The advantage of a storage based, agent-less security approach is that it’s always on/always present, because it’s in the middle of the data path and is updated by the storage company, where possible. Yes, not every organization may allows this and for those organizations, storage agent updates will be also require manual effort.

Jonathan mentioned the term Data Firewall. I (a networking novice, at best) have always felt firewalls were a configuration nightmare.

But as we’ve discussed previously in our series, RackTop has a “learning” and an “active” mode. During learning, the system automatically configures application/user IO assessors to characterize normal IO activity. Once learning has completed, the RackTop Systems in the environment now understands what sorts of IO to expect from users/applications and can then flag anything outside normal IO patterns.

But even during “learning” mode, the system is actively monitoring for known malware signatures and other previously characterized bad actor IO. These assesors are always active. 

Keith mentioned that most organizations run special jobs on occasion (quarterly, yearly) which might have not been characterized during learning. Jonathan said these will be flagged and may be halted (depending on RackTop’s configuration). But authorized parties can easily approve that applications IO activity, using a web link provided in the storage security alert.

Once alerted, authorized personnel can allow that IO activity for a specific time period (say Dec-Jan), or just for a one time event. When the time period expires, that sort of IO will be flagged again.

Some sophisticated customers have change control and may know, ahead of time, that end of quarter or end of year processing is coming up. If so, they can easily configure RackTop Systems, ahead of time, to authorize the applications IO activity. In this case there wouldn’t be any interruption to the application.

With RackTop Systems, security agents are centrally located, in the data path and are always operating. This has no dependency on your backend storage such as, SAN, cloud, hybrid storage, etc., or any end point. If anything in your environment accesses data, those RackTop System assessors will be active, checking IO activity and securing your data. 
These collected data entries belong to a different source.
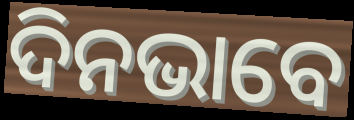
ଦିନଭାବେ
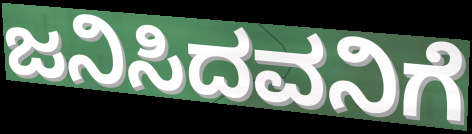
ಜನಿಸಿದವನಿಗೆ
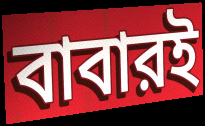
বাবারই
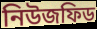
নিউজফিড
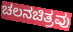
ಚಲನಚಿತ್ರವು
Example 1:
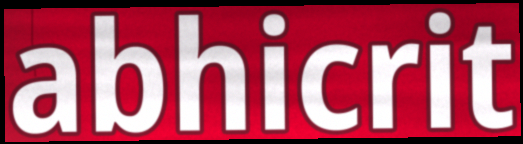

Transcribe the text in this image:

abhicrit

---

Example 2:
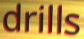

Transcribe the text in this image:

drills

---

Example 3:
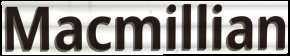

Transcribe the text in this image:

Macmillian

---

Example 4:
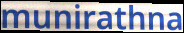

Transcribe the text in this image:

munirathna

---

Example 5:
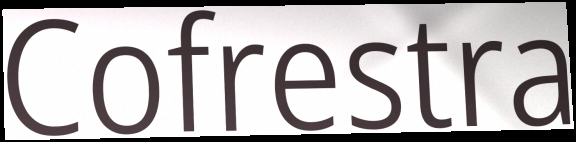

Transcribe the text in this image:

Cofrestra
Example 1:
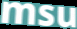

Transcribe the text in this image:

msu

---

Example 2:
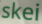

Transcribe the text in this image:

skei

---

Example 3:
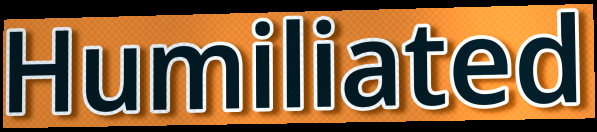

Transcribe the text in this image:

Humiliated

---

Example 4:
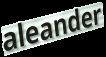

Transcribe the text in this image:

aleander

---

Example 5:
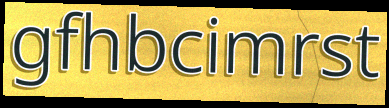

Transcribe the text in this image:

gfhbcimrst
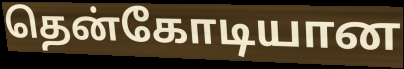
தென்கோடியான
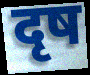
दृष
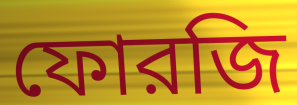
ফোরজি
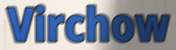
Virchow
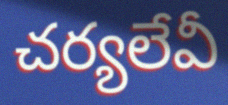
చర్యలేవీ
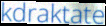
kdraktate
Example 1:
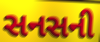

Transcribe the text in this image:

સનસની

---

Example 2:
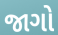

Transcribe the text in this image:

જાગો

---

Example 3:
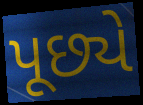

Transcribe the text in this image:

પૂછ્યે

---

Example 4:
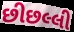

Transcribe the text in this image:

છીછલ્લી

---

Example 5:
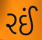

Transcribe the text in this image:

રઈં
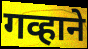
गव्हाने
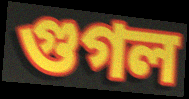
গুগল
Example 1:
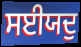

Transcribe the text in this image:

ਸਈਯਦੁ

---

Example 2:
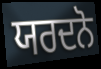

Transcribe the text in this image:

ਯਰਦਨੋ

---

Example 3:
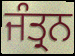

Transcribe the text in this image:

ਜੰਤ੍ਰਨ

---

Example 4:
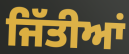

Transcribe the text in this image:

ਜਿੱਤੀਆਂ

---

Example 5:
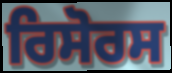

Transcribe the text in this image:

Jonathan Halstuch, Co-Founder and CTO, RackTop Systems

onathan Halstuch is the Chief Technology Officer and co-founder of RackTop Systems. He holds a bachelor’s degree in computer engineering from Georgia Tech as well as a master’s degree in engineering and technology management from George Washington University.

With over 20-years of experience as an engineer, technologist, and manager for the federal government he provides organizations the most efficient and secure data management solutions to accelerate operations while reducing the burden on admins, users, and executives.